- About this task: Find every line in the records that holds the string "Третий". Copy each one.

- Dataset excerpts:
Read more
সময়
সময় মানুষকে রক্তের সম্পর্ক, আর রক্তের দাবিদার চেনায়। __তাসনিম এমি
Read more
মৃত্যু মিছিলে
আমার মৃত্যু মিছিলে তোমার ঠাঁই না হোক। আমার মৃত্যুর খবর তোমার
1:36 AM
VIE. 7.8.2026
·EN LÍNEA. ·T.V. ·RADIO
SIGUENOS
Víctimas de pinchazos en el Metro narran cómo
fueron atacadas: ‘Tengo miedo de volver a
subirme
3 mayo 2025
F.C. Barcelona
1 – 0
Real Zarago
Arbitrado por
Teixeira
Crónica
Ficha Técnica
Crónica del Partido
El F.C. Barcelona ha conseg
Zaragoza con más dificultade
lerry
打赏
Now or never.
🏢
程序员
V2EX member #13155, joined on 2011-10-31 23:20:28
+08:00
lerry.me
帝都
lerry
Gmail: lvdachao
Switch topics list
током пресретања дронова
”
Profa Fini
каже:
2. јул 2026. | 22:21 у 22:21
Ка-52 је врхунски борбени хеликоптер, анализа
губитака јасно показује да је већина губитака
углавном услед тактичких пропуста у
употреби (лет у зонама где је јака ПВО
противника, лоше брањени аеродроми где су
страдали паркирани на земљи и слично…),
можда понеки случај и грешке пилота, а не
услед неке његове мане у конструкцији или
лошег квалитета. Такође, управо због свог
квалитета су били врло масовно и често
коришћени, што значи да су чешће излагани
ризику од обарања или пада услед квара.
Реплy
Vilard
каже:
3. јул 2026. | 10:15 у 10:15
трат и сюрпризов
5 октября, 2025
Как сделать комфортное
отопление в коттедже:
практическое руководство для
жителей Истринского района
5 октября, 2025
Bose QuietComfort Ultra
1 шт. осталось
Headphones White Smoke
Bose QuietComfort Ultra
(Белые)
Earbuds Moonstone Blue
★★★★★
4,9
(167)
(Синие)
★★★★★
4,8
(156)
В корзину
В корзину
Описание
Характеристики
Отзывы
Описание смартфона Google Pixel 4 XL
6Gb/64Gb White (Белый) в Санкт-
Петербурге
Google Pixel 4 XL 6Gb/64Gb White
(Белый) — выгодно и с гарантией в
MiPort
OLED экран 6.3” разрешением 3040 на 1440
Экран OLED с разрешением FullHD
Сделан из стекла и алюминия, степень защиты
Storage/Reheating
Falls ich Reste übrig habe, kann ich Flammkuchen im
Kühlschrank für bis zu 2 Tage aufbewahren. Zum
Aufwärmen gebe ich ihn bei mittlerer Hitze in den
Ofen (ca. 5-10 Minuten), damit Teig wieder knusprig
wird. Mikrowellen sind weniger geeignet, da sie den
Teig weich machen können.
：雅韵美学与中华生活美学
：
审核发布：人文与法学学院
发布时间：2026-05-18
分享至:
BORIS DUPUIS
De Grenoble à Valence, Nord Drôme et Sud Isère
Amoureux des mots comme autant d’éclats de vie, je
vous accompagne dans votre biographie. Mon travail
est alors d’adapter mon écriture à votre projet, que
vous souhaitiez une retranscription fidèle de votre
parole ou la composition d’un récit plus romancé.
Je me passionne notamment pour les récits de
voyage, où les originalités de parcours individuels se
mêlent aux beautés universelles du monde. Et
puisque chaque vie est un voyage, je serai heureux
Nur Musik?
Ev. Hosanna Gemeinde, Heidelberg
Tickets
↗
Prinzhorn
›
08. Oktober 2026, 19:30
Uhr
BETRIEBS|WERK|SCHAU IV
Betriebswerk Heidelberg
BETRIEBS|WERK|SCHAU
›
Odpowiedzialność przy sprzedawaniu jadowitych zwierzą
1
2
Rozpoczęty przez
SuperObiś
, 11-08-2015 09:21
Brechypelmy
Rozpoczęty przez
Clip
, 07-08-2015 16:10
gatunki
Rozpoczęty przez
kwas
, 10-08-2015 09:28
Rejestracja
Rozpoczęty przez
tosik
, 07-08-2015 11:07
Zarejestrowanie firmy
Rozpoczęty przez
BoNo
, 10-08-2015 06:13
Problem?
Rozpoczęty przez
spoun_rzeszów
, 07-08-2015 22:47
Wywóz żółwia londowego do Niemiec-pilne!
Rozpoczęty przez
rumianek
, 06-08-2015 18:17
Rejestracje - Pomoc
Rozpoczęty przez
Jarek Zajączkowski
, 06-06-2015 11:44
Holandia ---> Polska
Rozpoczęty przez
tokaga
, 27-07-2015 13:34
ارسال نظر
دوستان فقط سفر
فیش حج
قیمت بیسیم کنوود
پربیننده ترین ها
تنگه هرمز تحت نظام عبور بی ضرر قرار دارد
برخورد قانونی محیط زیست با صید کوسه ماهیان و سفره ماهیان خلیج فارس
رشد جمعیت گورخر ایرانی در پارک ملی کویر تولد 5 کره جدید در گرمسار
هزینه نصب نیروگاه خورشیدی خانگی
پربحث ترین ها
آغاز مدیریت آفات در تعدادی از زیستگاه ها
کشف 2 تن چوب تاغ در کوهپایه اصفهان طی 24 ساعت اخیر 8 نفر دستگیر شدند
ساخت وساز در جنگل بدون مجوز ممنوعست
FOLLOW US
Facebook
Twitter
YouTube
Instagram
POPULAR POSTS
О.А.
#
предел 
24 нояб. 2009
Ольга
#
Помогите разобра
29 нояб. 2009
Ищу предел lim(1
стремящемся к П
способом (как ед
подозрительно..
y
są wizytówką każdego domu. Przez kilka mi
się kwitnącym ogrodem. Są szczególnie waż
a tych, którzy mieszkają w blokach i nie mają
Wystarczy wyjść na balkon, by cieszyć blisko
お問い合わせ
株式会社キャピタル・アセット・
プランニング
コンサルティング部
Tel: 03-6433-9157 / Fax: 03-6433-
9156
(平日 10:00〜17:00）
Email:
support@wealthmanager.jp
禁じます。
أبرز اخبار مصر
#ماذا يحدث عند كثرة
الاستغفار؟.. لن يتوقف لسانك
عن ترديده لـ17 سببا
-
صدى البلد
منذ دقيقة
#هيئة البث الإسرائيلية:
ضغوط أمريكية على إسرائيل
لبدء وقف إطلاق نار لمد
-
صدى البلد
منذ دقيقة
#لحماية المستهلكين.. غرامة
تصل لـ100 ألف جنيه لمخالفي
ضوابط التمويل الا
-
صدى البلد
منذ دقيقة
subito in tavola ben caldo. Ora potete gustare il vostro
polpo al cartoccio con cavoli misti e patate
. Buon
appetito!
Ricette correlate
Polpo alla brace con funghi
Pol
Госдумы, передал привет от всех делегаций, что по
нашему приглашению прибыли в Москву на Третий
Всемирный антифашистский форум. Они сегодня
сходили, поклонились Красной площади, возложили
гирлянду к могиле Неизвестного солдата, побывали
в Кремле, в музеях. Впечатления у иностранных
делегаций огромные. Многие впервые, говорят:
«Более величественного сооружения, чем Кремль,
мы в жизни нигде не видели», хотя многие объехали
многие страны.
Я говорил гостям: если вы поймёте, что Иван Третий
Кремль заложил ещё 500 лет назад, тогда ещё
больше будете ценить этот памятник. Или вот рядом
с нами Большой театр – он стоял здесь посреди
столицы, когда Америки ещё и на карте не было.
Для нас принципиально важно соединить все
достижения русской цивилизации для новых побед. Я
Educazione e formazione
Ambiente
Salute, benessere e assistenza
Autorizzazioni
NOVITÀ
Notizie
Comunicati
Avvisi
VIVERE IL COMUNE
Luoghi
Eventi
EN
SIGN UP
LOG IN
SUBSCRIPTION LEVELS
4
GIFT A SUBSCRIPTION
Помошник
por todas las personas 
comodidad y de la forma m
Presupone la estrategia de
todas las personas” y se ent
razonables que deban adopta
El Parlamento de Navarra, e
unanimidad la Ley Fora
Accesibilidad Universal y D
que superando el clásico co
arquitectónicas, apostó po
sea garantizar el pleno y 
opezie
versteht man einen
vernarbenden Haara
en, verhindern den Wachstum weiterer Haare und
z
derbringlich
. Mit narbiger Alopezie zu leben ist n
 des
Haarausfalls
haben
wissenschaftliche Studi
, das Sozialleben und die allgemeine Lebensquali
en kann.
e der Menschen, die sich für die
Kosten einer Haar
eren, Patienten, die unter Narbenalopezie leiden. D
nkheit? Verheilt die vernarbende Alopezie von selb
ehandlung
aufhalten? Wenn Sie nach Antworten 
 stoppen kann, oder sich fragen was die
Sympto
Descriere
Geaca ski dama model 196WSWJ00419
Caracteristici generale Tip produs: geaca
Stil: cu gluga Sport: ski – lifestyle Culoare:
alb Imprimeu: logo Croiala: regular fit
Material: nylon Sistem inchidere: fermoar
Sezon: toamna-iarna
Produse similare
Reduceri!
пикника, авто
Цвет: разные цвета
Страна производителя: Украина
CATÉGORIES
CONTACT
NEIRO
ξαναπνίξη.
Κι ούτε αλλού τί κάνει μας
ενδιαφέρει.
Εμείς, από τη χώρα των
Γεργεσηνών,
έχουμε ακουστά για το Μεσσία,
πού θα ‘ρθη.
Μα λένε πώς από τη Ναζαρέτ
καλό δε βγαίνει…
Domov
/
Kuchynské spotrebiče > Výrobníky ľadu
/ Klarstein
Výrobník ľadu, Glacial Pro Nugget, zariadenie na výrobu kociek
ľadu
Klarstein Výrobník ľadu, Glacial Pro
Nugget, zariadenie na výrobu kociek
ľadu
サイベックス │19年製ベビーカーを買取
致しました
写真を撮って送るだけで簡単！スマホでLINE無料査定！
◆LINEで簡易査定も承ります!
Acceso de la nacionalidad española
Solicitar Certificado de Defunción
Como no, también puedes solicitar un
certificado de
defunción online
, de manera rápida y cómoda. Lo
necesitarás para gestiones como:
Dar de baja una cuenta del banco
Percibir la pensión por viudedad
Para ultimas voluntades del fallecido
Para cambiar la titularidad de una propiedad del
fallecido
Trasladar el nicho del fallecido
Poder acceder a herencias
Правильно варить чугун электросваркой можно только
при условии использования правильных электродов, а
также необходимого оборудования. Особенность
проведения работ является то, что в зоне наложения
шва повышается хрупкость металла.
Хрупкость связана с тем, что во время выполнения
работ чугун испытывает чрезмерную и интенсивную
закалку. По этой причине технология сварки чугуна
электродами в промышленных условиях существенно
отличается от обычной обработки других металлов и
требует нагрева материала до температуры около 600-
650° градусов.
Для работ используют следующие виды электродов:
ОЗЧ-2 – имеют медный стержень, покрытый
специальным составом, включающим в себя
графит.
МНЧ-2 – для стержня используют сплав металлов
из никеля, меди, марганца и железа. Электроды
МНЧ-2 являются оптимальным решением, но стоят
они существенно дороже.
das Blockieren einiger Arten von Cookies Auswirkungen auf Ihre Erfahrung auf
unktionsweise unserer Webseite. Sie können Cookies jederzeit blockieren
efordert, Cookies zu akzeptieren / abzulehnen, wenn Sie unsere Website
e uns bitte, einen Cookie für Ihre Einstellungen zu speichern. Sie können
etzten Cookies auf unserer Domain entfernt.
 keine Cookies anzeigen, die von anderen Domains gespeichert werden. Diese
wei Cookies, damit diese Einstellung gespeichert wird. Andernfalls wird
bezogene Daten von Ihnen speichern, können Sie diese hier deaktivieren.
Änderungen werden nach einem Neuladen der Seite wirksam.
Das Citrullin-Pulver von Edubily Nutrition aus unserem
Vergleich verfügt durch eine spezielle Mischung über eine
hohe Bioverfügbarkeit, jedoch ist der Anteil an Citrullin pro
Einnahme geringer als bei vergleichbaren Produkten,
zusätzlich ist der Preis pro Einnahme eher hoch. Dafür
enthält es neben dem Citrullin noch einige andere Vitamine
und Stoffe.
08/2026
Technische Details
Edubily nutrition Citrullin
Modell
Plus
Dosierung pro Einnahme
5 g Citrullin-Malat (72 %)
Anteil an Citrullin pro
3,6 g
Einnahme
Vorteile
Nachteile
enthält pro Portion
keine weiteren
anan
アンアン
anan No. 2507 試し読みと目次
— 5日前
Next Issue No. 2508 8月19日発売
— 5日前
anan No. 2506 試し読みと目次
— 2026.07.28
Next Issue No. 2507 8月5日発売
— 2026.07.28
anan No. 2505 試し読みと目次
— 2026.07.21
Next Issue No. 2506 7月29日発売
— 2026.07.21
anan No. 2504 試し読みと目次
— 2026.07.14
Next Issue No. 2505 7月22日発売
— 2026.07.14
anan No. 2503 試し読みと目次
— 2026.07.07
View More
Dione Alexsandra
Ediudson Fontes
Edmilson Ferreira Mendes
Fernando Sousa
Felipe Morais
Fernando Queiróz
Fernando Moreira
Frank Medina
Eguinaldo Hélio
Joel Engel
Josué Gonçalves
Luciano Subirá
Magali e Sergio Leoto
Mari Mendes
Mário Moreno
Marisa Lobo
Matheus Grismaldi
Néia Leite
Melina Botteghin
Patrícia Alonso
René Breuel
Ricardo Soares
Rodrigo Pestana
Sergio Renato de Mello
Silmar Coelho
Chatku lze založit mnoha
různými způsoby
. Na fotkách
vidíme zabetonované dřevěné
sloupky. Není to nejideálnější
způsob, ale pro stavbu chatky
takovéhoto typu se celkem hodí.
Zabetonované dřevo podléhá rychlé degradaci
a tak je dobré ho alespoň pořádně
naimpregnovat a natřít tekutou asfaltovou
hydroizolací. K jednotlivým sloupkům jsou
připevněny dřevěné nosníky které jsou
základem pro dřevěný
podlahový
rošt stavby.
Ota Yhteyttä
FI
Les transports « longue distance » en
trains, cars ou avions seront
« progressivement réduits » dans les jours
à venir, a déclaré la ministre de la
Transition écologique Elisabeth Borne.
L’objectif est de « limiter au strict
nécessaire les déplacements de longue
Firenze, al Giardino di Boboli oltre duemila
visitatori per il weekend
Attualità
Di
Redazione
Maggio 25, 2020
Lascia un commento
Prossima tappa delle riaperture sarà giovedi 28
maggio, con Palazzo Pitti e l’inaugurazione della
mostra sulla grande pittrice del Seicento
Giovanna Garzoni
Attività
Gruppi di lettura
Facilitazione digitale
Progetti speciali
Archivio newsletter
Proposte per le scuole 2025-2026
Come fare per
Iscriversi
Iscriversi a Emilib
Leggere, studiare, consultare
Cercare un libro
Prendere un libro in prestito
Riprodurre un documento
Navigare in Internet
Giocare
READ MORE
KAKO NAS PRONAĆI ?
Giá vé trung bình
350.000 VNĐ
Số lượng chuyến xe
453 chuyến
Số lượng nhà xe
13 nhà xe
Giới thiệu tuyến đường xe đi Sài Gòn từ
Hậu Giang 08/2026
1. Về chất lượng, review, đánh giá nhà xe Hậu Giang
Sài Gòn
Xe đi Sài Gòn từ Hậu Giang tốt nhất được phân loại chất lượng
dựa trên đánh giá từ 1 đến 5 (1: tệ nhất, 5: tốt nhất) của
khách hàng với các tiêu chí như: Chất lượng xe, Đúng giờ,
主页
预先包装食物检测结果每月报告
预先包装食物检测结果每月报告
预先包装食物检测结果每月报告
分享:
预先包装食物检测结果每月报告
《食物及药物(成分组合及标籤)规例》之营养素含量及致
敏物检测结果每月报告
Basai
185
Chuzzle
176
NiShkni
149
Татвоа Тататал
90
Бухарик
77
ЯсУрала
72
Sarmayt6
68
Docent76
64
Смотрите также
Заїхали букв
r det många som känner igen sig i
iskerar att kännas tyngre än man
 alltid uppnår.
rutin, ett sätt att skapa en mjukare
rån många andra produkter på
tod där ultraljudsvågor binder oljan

- Solution to the problem:
нашему приглашению прибыли в Москву на Третий
Я говорил гостям: если вы поймёте, что Иван Третий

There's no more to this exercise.